Drugs inhibiting acid secretion are used in the treatment of acid related diseases, particularly reflux disease where gastric juice regurgitates to the gullet where it irritates the mucous membrane causing pain.
The inhibition of gastric acid secretion results in reduced gastric acidity which is registered by the gastrin producing G cells, inducing increased release of gastrin which stimulates the ECL cell.

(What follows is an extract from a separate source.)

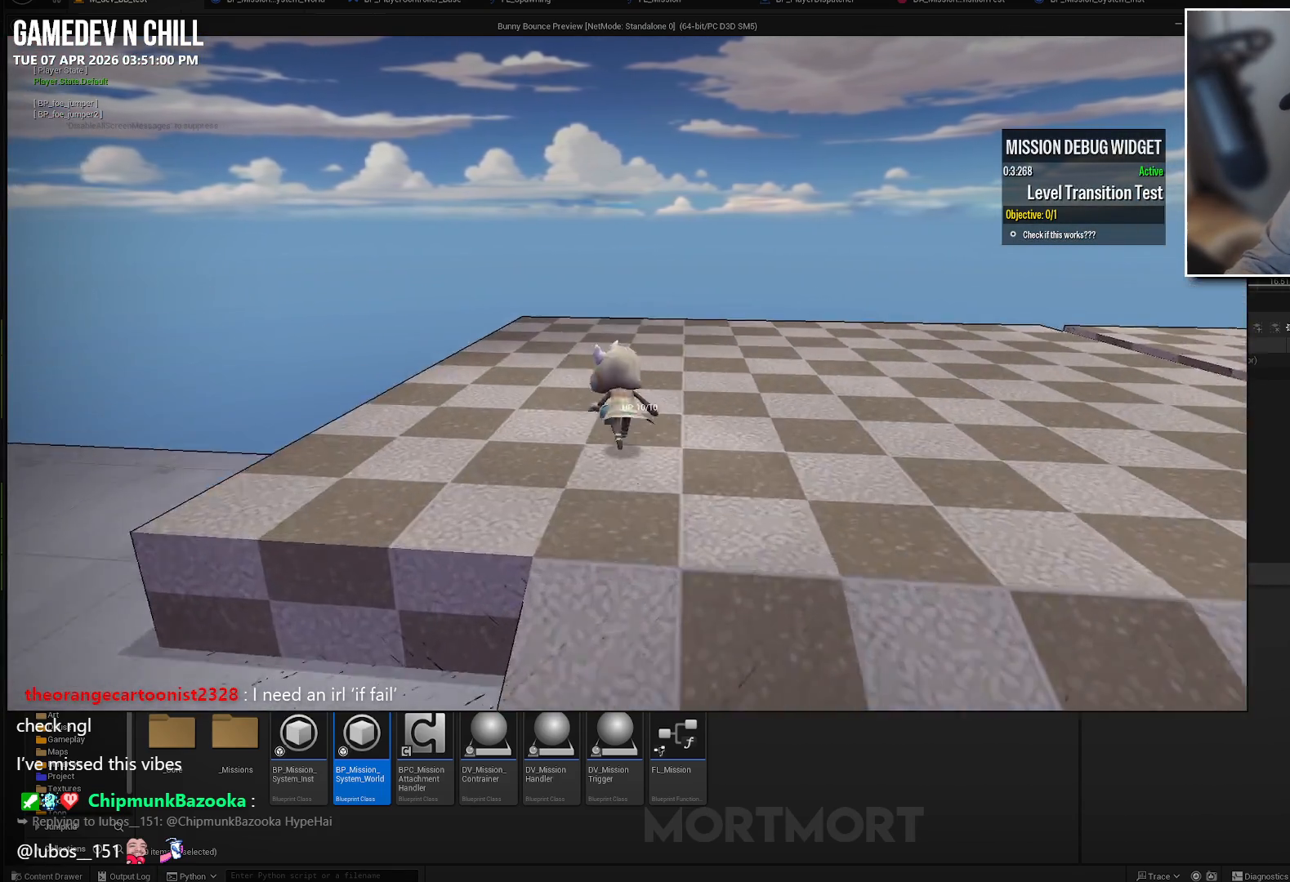
{"buttons": [], "left_stick": "up", "right_stick": "center", "events": []}
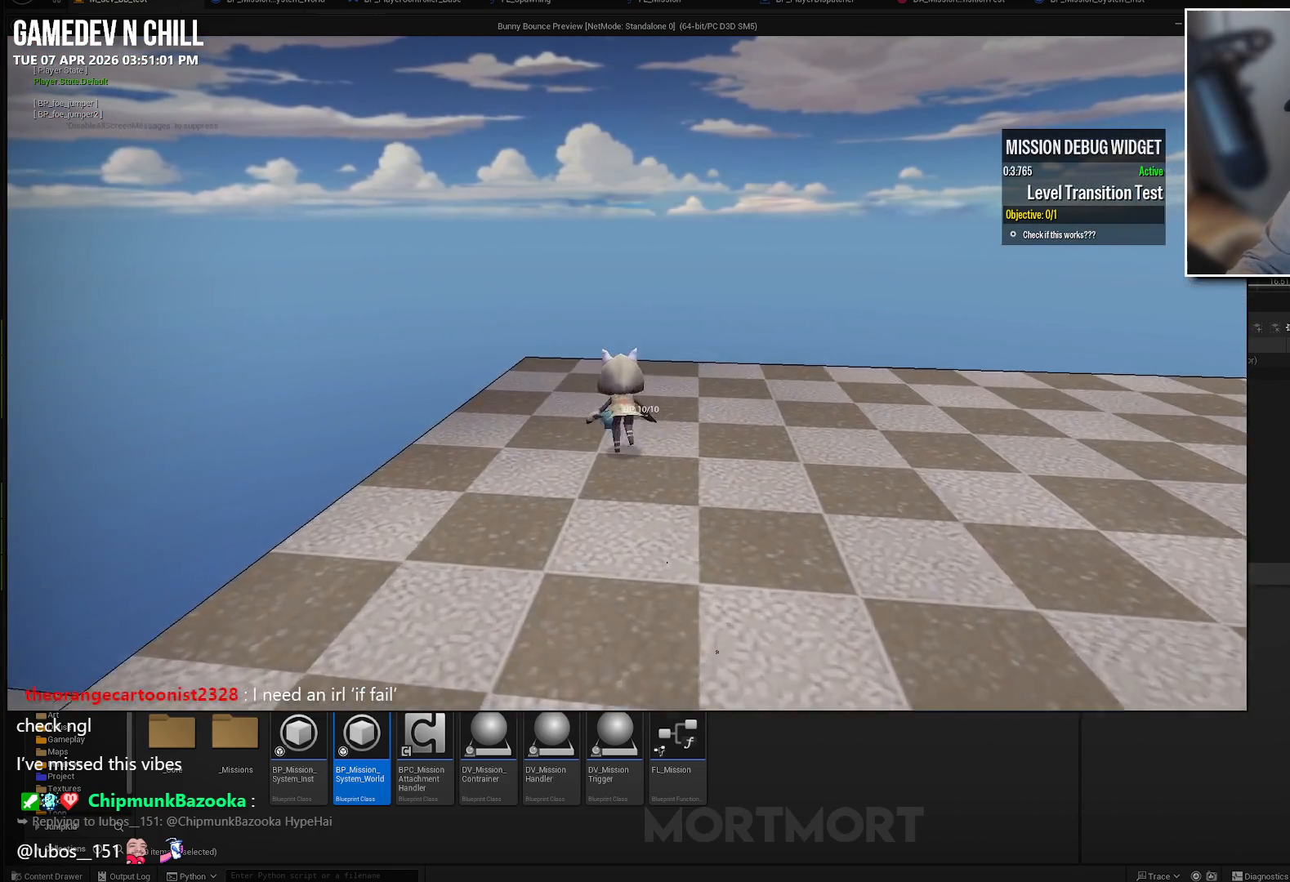
{"buttons": ["A"], "left_stick": "up-left", "right_stick": "center", "events": [[183, "right_stick", "down-right"], [233, "right_stick", "right"], [367, "left_stick", "up-left"], [367, "right_stick", "center"], [483, "A", "down"]]}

Fig. 1. The G-cell detects the acidity of the gastric content and adjusts the release of gastrin in order to keep sufficient acidity to maintain the gastric juice an efficient killer of swallowed microorganisms. Gastrin is transported via the blood to the upper part of the stomach where the histamine producing ECL cell and the acid producing parietal cell are located. Gastrin stimulates the ECL to release histamine and to divide. Histamine in turns stimulates the parietal cell to produce acid. Inhibitors of acid secretion induce reduced gastric acidity which make the G cell to release more gastrin and thus continuously stimulation the ECL cell proliferation which in long-term may provoke tumors from the ECL cell.

The effect on the ECL cell of this increased gastrin concentration depends of the degree and duration of reduced gastric acidity. The first consequence of increased division of the ECL ell is an augmentation in ECL cell density (hyperplasia) which results in an increased capacity to release histamine.
When stopping treatment with the inhibitor of acid secretion, the local increase in histamine l leads to an increased acid secretion compared to before treatment. This effect is called rebound acid hypersecretion and may possibly induce new symptoms from the gullet.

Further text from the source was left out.